Задание A: Перескажите короче абзац из текста о Царь-пушке, начинающийся словами «Сейчас Царь-пушка стоит в Кремле», сохранив его главные факты.
Задание B: Воспроизведите дословно ту часть текста о Царь-пушке, которая открывается словами «Сейчас Царь-пушка стоит» и завершается словами «сделать московские пушечники.».
Задание C: Что, согласно тексту о Царь-пушке, находится рядом с ней в Кремле?
---------- Фрагмент документа
Сейчас Царь-пушка стоит в Кремле на богато отделанном чугунном лафете с львиной головой впереди. Рядом – пирамида огромных чугунных ядер, по калибру подходящих к ее громадному жерлу. Невольно подумаешь: да какой же огромный заряд пороха нужен, чтобы выстрелить на большое расстояние таким вот ядром! Да и могла ли пушка со своего лафета произвести такой «царь-выстрел»? Ведь при взрыве этой массы пороха должны мгновенно образовываться газы, давление которых, согласно законам физики, будет действовать во все стороны. Не отбросит ли пушку на ее колесах при этом со страшной силой назад? Не разорвет ли сравнительно тонкие стенки ствола? Могла ли вообще стрелять эта пушка?
Некоторые так и думали, что пушку «Царь» отлили просто на страх врагам, чтобы показать всему миру, какое чудо могут сделать московские пушечники.
--------------------
---------- Выдержки из данных
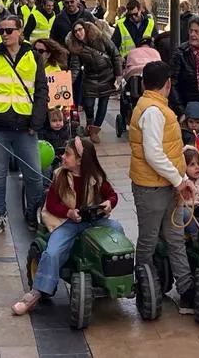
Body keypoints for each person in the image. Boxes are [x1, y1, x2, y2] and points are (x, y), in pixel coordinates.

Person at [13, 134, 122, 315]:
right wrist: (69, 212)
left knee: (117, 230)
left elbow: (112, 195)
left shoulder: (96, 177)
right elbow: (53, 204)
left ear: (80, 160)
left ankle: (111, 275)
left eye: (68, 154)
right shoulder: (60, 176)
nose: (63, 157)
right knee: (53, 251)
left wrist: (109, 203)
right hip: (68, 222)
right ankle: (37, 291)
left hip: (94, 221)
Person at [128, 61, 198, 312]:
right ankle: (146, 291)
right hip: (153, 188)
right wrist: (180, 181)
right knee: (149, 241)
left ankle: (187, 292)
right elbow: (153, 153)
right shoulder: (154, 111)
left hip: (164, 186)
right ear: (167, 83)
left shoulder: (150, 106)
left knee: (175, 238)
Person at [0, 15, 48, 234]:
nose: (4, 34)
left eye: (9, 30)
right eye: (1, 31)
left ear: (20, 31)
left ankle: (32, 211)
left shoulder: (33, 56)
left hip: (26, 126)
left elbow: (42, 90)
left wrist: (37, 121)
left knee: (34, 173)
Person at [67, 19, 119, 143]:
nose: (79, 33)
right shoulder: (75, 47)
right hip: (90, 77)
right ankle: (90, 126)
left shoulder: (99, 37)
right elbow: (75, 67)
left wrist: (118, 75)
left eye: (80, 30)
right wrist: (69, 82)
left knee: (103, 105)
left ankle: (94, 131)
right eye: (75, 32)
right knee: (89, 105)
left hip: (107, 75)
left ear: (85, 28)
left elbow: (115, 54)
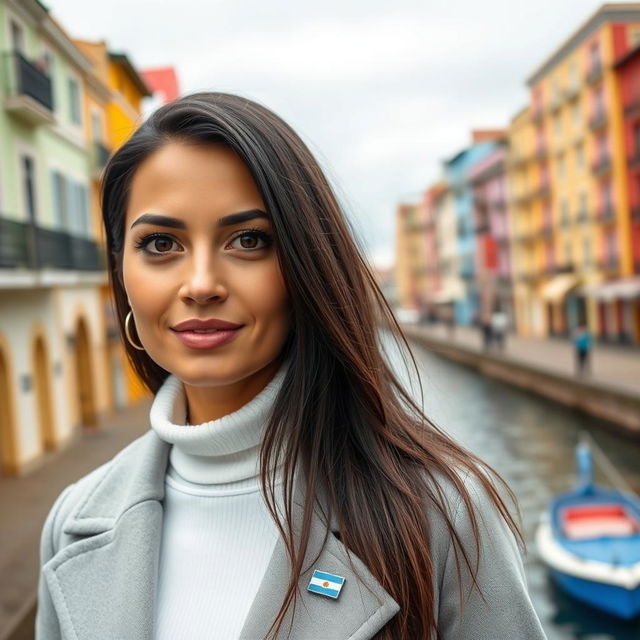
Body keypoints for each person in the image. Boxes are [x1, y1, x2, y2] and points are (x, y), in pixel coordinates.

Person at [35, 93, 547, 639]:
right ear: (122, 271)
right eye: (161, 243)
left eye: (248, 240)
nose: (202, 283)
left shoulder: (443, 516)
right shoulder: (73, 523)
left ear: (305, 263)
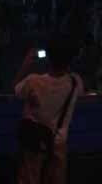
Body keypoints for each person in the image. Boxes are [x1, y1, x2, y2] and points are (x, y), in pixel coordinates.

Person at [14, 36, 84, 184]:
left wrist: (26, 63)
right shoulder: (75, 82)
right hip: (58, 144)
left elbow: (16, 90)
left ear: (48, 57)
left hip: (34, 142)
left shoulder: (33, 81)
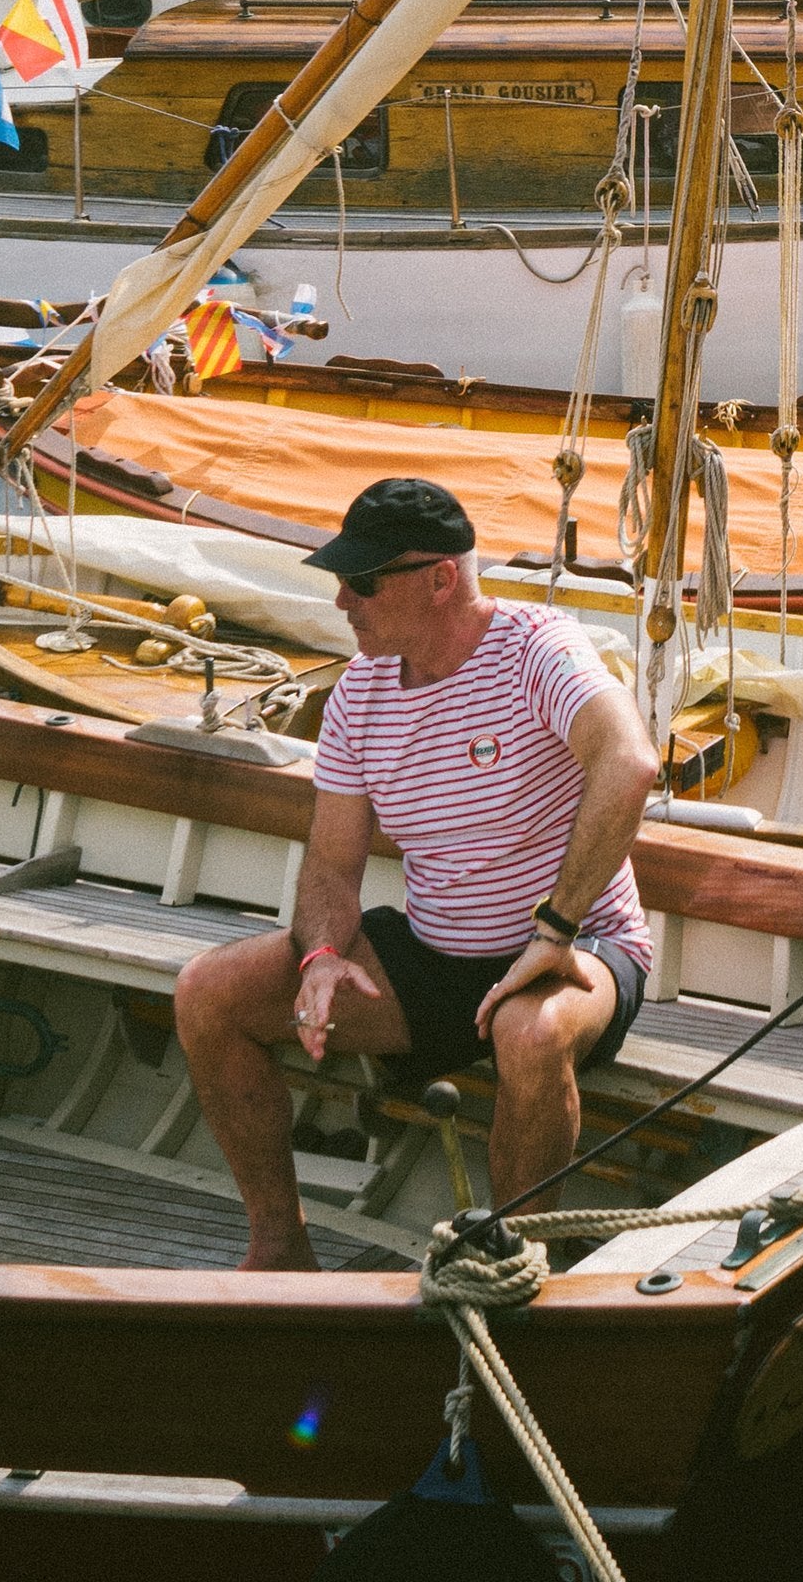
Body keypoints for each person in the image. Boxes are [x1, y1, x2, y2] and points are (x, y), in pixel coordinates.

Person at [174, 478, 659, 1269]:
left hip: (579, 950)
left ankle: (512, 1267)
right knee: (210, 992)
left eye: (362, 581)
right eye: (340, 578)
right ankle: (280, 1246)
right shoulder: (360, 693)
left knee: (528, 1034)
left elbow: (629, 762)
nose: (341, 600)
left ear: (442, 579)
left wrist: (558, 926)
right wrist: (323, 957)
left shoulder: (539, 649)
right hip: (438, 958)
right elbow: (332, 864)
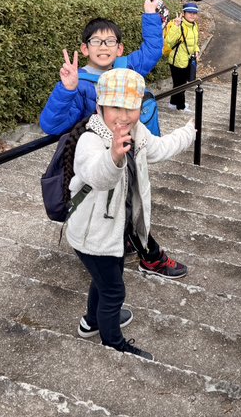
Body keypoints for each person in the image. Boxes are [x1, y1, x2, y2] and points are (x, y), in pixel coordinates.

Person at [39, 0, 189, 280]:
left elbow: (153, 51)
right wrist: (66, 89)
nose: (104, 46)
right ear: (84, 49)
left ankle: (135, 252)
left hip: (134, 154)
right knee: (114, 206)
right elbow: (52, 125)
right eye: (96, 41)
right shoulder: (80, 83)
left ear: (120, 49)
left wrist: (150, 15)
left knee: (131, 201)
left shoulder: (128, 68)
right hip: (101, 161)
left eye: (110, 41)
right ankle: (138, 256)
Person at [69, 68, 196, 362]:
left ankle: (91, 322)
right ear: (99, 106)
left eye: (131, 108)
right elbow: (97, 176)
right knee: (114, 292)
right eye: (115, 107)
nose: (123, 116)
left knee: (104, 281)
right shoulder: (90, 140)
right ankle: (113, 343)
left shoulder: (138, 133)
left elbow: (161, 148)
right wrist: (114, 156)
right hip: (92, 236)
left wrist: (189, 132)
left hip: (115, 232)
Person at [164, 2, 200, 112]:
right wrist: (176, 26)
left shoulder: (194, 25)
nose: (192, 15)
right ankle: (181, 107)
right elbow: (169, 41)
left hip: (187, 59)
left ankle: (173, 103)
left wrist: (197, 50)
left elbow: (193, 42)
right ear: (183, 13)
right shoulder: (179, 25)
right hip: (177, 61)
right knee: (181, 85)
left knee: (179, 83)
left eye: (194, 13)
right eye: (189, 12)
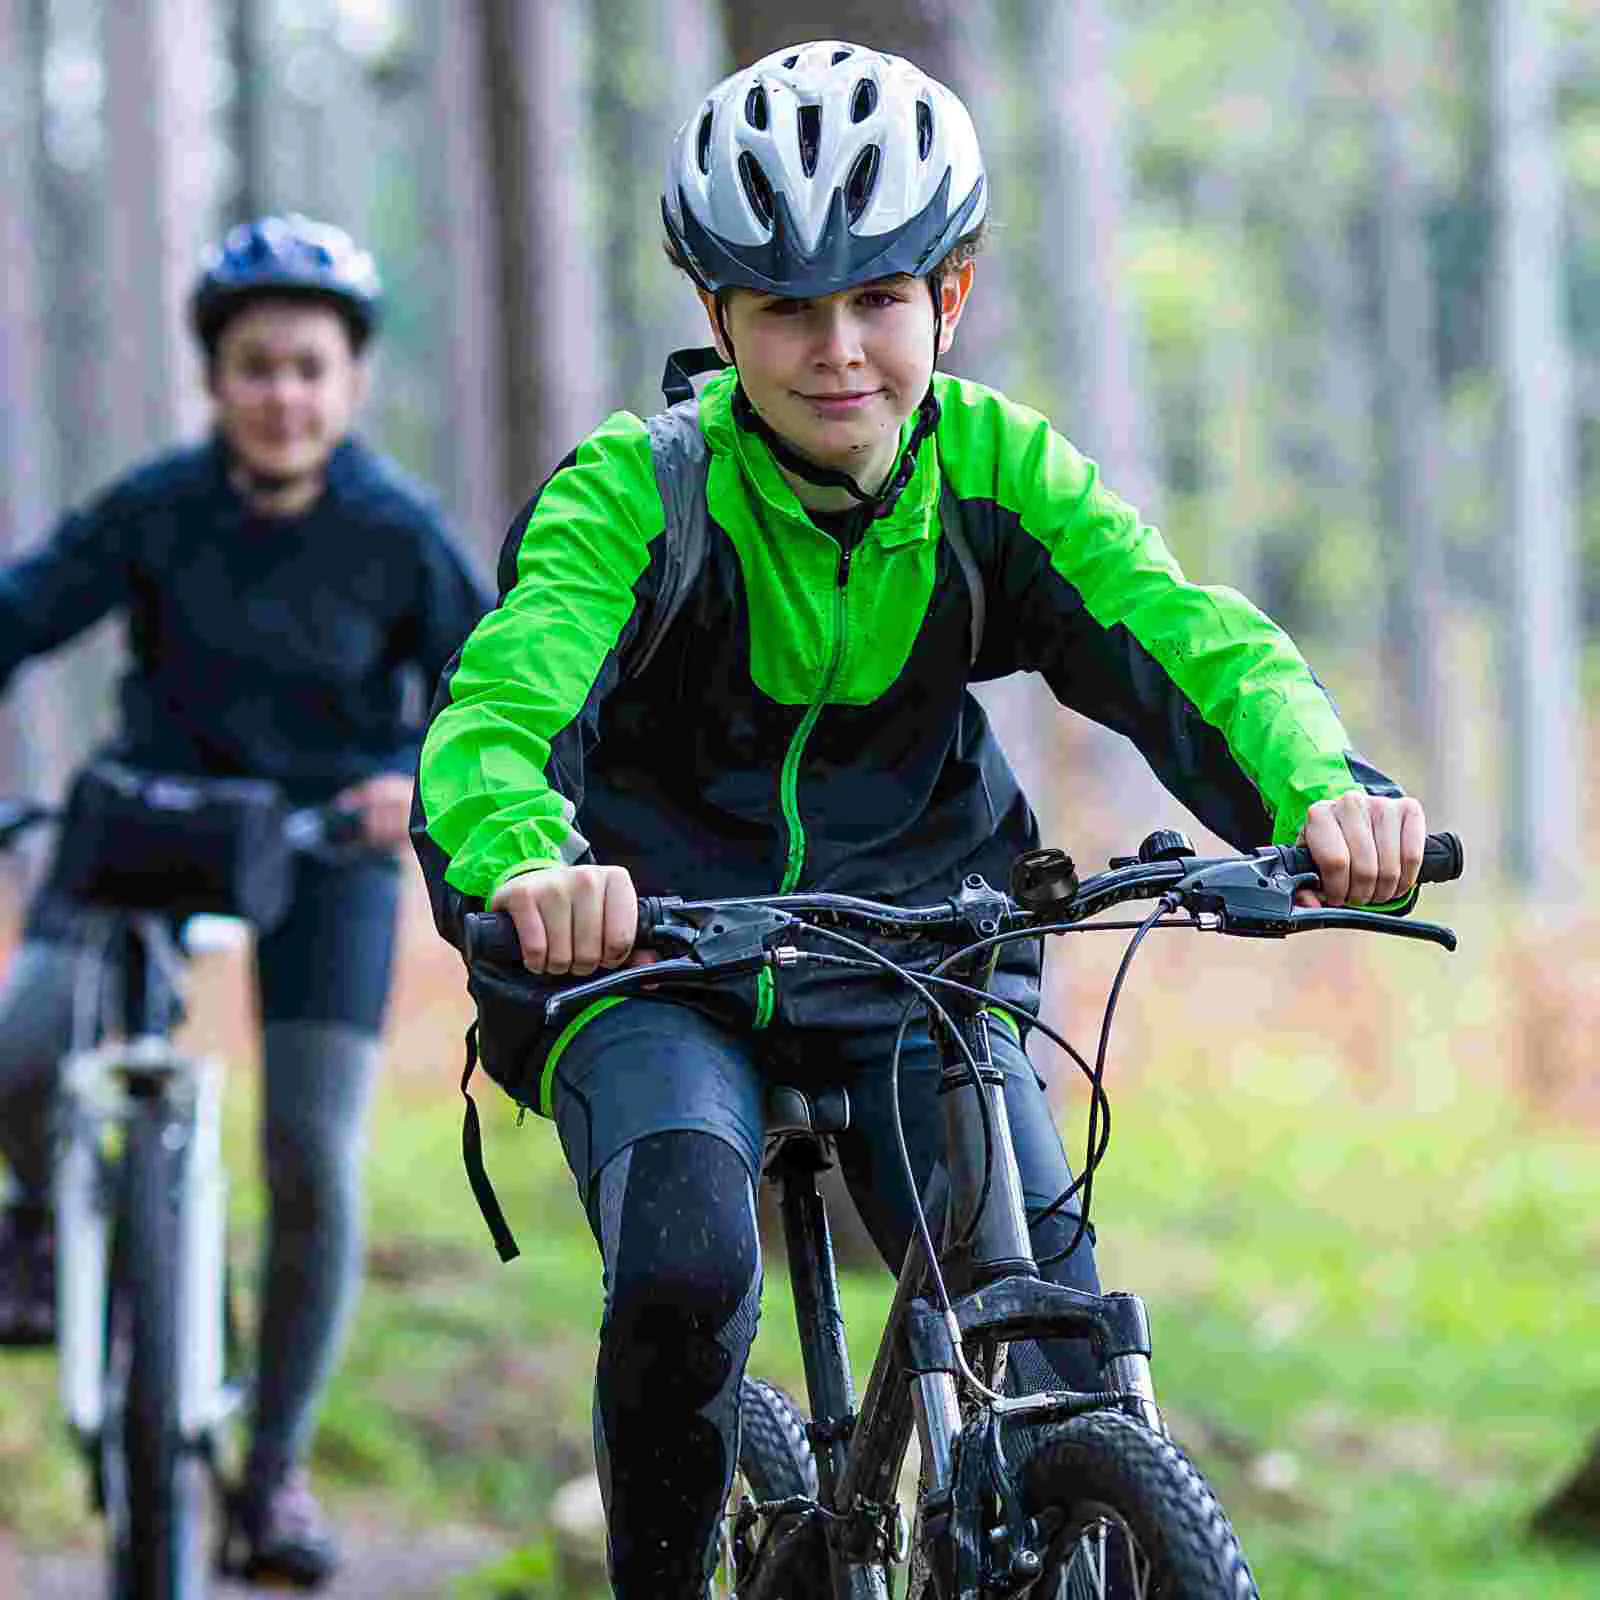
--------------------
Решение задания A: Царь-пушка стоит в Кремле на богато отделанном чугунном лафете с львиной головой впереди. Рядом сложена пирамида огромных чугунных ядер, подходящих к ее жерлу по калибру. Отсюда возникают вопросы. Какой заряд пороха нужен для дальнего выстрела таким ядром? Могла ли пушка выстрелить со своего лафета? Газы от взрыва давят во все стороны, и неясно, не отбросило бы ее назад на колесах и не разорвало бы сравнительно тонкие стенки ствола. Сомнительно, что она вообще могла стрелять.

Решение задания B:
Сейчас Царь-пушка стоит в Кремле на богато отделанном чугунном лафете с львиной головой впереди. Рядом – пирамида огромных чугунных ядер, по калибру подходящих к ее громадному жерлу. Невольно подумаешь: да какой же огромный заряд пороха нужен, чтобы выстрелить на большое расстояние таким вот ядром! Да и могла ли пушка со своего лафета произвести такой «царь-выстрел»? Ведь при взрыве этой массы пороха должны мгновенно образовываться газы, давление которых, согласно законам физики, будет действовать во все стороны. Не отбросит ли пушку на ее колесах при этом со страшной силой назад? Не разорвет ли сравнительно тонкие стенки ствола? Могла ли вообще стрелять эта пушка?
Некоторые так и думали, что пушку «Царь» отлили просто на страх врагам, чтобы показать всему миру, какое чудо могут сделать московские пушечники.

Решение задания C: Пирамида огромных чугунных ядер, по калибру подходящих к ее жерлу.